== Segment start ==

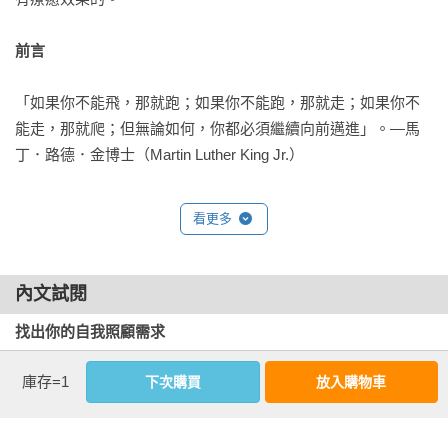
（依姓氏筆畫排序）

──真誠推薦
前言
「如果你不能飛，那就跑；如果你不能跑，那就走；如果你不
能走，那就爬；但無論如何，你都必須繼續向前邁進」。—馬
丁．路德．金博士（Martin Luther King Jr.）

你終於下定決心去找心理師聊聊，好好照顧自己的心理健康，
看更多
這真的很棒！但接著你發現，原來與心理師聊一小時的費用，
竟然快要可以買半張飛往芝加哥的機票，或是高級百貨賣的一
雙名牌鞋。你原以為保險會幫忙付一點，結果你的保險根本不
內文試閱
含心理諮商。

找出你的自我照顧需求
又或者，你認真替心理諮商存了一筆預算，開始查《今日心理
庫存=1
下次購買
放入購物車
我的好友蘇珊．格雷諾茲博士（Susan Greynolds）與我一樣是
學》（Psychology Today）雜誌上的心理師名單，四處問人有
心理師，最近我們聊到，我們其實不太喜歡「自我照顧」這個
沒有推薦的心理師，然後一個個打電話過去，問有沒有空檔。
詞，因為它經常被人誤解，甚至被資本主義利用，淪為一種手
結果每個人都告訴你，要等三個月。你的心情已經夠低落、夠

== Segment end ==
== Segment start ==

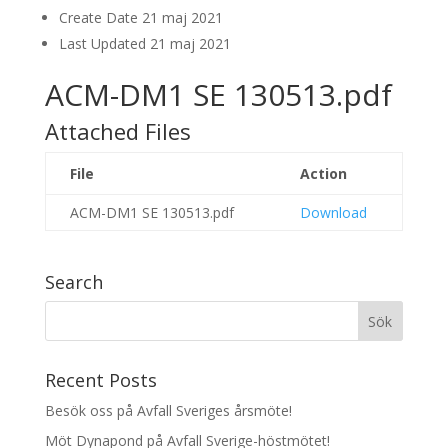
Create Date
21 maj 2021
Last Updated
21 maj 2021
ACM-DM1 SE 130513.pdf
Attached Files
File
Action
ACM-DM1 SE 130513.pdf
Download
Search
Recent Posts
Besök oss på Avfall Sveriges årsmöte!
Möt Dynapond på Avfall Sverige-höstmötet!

== Segment end ==
== Segment start ==

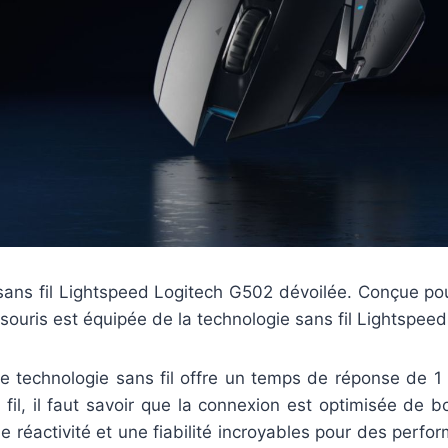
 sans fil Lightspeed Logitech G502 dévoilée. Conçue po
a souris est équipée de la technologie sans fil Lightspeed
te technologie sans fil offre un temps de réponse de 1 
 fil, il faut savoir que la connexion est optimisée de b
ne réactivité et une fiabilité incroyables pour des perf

== Segment end ==

**YOUR ASSIGNMENT:** Starting at the line that has "sans fil Lightspeed Logitech" and stopping after the line that has "ne réactivité et", write out those lines of the data again with "technologie" swapped for "technique" and nothing else altered.

**RESPONSE AREA:**
 sans fil Lightspeed Logitech G502 dévoilée. Conçue po
a souris est équipée de la technique sans fil Lightspeed
te technique sans fil offre un temps de réponse de 1 
 fil, il faut savoir que la connexion est optimisée de b
ne réactivité et une fiabilité incroyables pour des perf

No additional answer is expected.